Феня появилась в комнате как призрак — не врываясь, не объявляя о себе, а медленно, по-паучьи, просачиваясь из темноты. Кошка была серая, почти грязная, с облезлым хвостом и вечно дрожащими лапами, словно её под кожей колотил слабый, измождённый ток. Она не мяукала. Просто смотрела.
Северус с трудом её заметил. Её невозможно было увидеть — только почувствовать, как сквозняк в закрытой комнате. Она не касалась его, но за ней потянулся холод.
Когда пространство вновь сомкнулось, он стоял в своём собственном классе. Всё было как всегда: свет от зелёных ламп, гудение котлов, запахи зелья, выветрившегося пота и страха.
Ряд за рядом — ученики. Задние шепчутся, передние напряжены, как натянутые струны. Его голос — ровный, злой, как лезвие:
— Начинайте.
Котёл, стоящий перед ней, обычен. Книга открыта. Ингредиенты разложены. Всё как всегда. И он даже не глядит на неё — эту девочку. Он не помнит её имени. Не смотрит ей в глаза. Даже когда проходит мимо, бросает сухое:
— Бодяга не та.
И уходит дальше.
Она была... обычной. Тонкие плечи. Чистые ногти. Письменник аккуратный. Ответы в тетради точные. Не рвётся к лидерству, не спорит, не влюблена в Героя, не флиртует с Малфоем.
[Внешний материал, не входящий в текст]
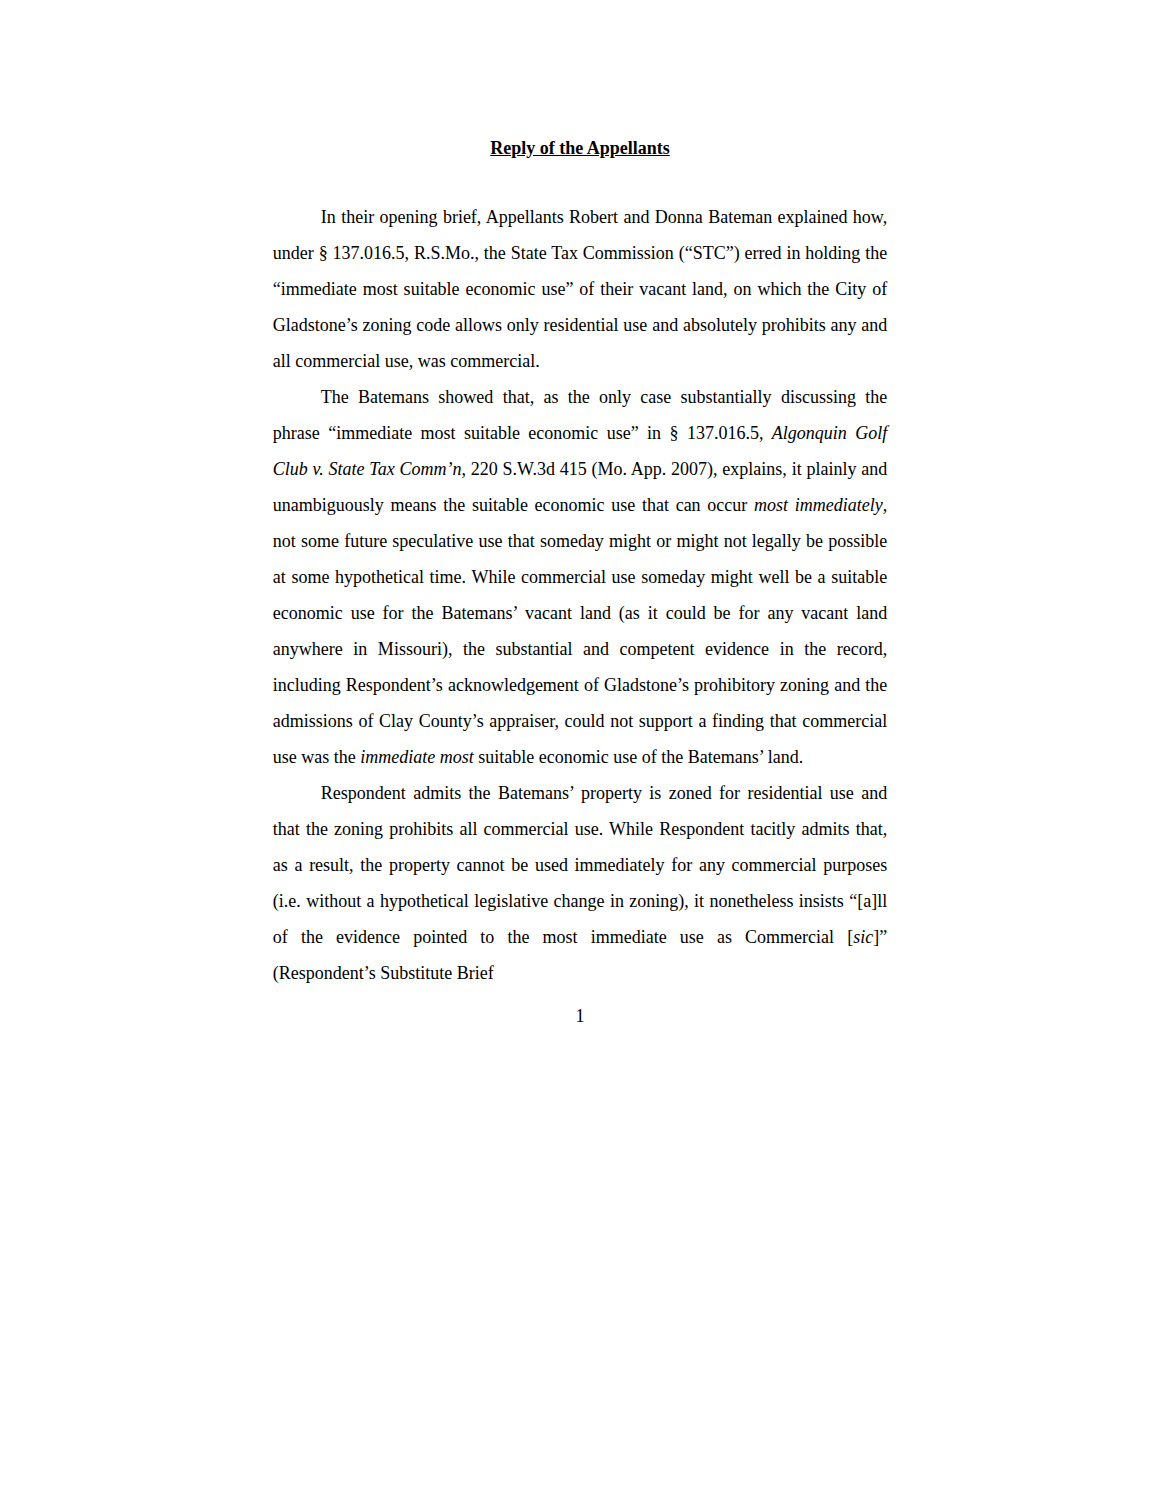Reply of the Appellants
In their opening brief, Appellants Robert and Donna Bateman explained how, under § 137.016.5, R.S.Mo., the State Tax Commission (“STC”) erred in holding the “immediate most suitable economic use” of their vacant land, on which the City of Gladstone’s zoning code allows only residential use and absolutely prohibits any and all commercial use, was commercial.
The Batemans showed that, as the only case substantially discussing the phrase “immediate most suitable economic use” in § 137.016.5, Algonquin Golf Club v. State Tax Comm’n, 220 S.W.3d 415 (Mo. App. 2007), explains, it plainly and unambiguously means the suitable economic use that can occur most immediately, not some future speculative use that someday might or might not legally be possible at some hypothetical time. While commercial use someday might well be a suitable economic use for the Batemans’ vacant land (as it could be for any vacant land anywhere in Missouri), the substantial and competent evidence in the record, including Respondent’s acknowledgement of Gladstone’s prohibitory zoning and the admissions of Clay County’s appraiser, could not support a finding that commercial use was the immediate most suitable economic use of the Batemans’ land.
Respondent admits the Batemans’ property is zoned for residential use and that the zoning prohibits all commercial use. While Respondent tacitly admits that, as a result, the property cannot be used immediately for any commercial purposes (i.e. without a hypothetical legislative change in zoning), it nonetheless insists “[a]ll of the evidence pointed to the most immediate use as Commercial [sic]” (Respondent’s Substitute Brief
1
Просто училась.
А он — игнорировал.
Северус смотрит сейчас на себя, в том прошлом: на то, как он проходит мимо её стола, как не замечает, что она перепутала порядок введения компонентов. Как не замечает её дрожащих рук — не от страха, а от болезни, от бессонной ночи, от того, что она осталась допоздна, исправляя чью-то работу, чтобы не подвести пару.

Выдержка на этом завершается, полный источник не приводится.